Artist Cassandra Barney is working on a project called "What Saved Me," based on submissions from blog readers. This is my submission.
Yes, he's wearing a grape soda pin from the movie "Up" |
e.e. cummings once wrote, "We do not believe in ourselves until someone reveals that deep inside us something is valuable, worth listening to, worthy of our trust, sacred to our touch. Once we believe in ourselves we can risk curiosity, wonder, spontaneous delight or any experience that reveals the human spirit."
I did not believe in myself until my husband believed in me.
I grew up a shy and introverted girl. I struggled with self-esteem throughout high school and my first few years of college. I felt that I was never talented enough, pretty enough, smart enough. People told me that they thought I was amazing, but I never really believed them. I was convinced that I would never measure up, and that I would have to get used to living a life of mediocrity.
But when I began dating Brandon, things started to change. He never gave me eloquent compliments, but quietly and sincerely showed that he loved me. He was always gentle and considerate with me. He expressed appreciation for my virtues and my morals. He recognized my strengths and told me how they had blessed his life. He told me I was beautiful, not just because of how I looked, but mostly because of who I was. He served me, and thereby showed me that he adored me. Day by day, he encouraged me and uplifted me.

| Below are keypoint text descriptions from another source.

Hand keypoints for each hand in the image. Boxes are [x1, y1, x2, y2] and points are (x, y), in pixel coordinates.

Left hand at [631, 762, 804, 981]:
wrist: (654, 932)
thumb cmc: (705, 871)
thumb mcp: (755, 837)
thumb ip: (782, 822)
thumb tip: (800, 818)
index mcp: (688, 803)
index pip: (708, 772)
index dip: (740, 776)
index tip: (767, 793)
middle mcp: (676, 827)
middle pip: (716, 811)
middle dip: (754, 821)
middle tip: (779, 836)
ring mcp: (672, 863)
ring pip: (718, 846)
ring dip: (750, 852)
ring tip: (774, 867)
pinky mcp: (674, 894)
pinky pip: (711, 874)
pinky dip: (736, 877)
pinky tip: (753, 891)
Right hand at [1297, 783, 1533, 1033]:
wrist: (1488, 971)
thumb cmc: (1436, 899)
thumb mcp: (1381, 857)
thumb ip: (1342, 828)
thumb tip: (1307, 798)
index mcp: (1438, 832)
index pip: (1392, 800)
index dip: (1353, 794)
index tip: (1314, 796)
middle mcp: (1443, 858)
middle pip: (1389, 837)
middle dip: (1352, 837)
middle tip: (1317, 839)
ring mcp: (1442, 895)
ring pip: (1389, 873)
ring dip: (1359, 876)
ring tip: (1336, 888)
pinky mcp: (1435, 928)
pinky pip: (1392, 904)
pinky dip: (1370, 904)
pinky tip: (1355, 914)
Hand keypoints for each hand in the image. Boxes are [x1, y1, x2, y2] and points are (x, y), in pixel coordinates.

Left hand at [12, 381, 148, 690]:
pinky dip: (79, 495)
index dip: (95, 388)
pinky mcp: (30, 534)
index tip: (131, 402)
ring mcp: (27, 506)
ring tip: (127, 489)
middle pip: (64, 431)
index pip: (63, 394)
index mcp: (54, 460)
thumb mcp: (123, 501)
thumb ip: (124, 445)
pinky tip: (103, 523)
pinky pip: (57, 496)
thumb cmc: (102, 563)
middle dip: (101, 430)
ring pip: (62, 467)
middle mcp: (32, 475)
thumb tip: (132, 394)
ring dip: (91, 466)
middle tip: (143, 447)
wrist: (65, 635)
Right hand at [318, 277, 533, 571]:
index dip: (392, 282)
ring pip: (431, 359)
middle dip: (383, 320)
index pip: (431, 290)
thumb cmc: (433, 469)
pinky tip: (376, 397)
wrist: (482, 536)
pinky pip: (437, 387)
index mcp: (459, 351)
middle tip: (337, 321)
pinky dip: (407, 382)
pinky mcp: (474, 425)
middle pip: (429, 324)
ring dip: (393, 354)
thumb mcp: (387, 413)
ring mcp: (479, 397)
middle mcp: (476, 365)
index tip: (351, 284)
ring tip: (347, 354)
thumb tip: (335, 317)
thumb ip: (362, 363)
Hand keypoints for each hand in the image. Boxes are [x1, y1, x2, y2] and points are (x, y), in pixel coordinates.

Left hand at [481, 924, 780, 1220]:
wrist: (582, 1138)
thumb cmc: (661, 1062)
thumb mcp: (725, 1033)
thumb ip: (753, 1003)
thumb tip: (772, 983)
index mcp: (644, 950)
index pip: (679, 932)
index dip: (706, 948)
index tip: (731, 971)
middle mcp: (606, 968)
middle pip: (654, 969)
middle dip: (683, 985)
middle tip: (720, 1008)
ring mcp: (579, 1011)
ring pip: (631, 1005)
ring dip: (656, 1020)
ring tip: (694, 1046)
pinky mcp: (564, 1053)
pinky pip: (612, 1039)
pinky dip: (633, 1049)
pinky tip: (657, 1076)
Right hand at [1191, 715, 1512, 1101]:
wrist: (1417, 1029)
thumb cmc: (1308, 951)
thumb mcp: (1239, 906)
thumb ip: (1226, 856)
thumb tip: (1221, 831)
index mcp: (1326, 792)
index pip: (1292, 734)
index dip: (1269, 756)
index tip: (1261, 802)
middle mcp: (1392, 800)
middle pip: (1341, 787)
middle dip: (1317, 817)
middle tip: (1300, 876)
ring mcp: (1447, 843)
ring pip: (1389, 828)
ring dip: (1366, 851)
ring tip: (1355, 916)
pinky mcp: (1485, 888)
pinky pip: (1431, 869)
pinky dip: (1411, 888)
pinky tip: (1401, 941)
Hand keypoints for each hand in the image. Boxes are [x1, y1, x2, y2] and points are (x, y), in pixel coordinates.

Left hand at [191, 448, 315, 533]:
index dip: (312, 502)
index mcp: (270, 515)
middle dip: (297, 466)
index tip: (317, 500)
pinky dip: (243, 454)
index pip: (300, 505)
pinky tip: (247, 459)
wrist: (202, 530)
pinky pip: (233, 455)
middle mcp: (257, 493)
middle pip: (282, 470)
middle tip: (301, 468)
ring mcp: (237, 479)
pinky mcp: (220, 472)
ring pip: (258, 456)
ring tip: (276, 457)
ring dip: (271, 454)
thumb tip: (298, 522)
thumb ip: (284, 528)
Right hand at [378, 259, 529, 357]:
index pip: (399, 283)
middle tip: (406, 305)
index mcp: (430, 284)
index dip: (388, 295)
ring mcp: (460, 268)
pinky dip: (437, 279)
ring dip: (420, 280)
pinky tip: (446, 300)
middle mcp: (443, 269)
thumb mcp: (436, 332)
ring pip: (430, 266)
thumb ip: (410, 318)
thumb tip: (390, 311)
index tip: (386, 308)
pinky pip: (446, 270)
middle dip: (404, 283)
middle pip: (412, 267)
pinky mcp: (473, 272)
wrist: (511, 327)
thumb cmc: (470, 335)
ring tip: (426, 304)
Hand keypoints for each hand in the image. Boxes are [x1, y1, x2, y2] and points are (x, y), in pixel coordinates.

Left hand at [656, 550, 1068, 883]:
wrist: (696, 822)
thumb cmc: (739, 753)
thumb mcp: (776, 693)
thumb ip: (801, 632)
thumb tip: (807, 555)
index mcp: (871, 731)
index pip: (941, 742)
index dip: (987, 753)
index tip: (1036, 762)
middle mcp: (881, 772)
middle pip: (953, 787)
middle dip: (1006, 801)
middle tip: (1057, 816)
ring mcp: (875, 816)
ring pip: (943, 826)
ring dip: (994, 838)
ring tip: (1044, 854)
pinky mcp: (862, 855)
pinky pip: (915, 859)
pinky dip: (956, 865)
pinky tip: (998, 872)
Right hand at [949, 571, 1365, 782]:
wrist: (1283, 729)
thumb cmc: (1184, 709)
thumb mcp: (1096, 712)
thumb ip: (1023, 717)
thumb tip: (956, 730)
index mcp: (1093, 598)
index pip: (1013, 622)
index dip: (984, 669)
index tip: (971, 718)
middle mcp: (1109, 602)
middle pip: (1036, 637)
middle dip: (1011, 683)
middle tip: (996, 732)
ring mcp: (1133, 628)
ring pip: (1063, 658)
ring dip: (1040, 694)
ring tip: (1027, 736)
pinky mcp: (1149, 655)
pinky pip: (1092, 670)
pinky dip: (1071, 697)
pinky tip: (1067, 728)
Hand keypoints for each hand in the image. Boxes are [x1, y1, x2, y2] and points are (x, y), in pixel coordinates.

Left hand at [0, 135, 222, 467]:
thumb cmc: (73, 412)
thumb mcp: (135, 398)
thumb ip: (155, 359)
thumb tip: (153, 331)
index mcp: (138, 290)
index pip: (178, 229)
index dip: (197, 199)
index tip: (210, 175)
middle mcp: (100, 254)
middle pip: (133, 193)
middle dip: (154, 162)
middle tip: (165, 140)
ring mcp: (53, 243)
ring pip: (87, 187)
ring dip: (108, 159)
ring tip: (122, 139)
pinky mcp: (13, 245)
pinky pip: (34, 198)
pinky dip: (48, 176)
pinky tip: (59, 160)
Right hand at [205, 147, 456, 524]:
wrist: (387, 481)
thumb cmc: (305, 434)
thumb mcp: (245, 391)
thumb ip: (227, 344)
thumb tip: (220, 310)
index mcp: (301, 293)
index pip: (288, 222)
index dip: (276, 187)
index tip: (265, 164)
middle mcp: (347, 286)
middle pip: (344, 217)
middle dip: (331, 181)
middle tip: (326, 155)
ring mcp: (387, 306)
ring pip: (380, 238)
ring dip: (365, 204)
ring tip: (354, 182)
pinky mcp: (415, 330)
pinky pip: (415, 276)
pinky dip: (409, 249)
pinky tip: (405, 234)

Slowly, gradually, his love changed me and helped me to believe in myself. Because I had someone that honored me, I learned to honor myself. He saw me as my Heavenly Father saw me, and helped me to focus on my divine gifts instead of my natural weaknesses. One day, I realized that I did not struggle with my self-worth anymore. I had truly learned to love myself, because of the love that Brandon had for me. That selfless, Christlike love has helped me to be happier and better than I've ever been before. I am grateful for this wonderful man who helped me discover my self-worth. My husband's love is what saved me from living in ignorance of my divinity.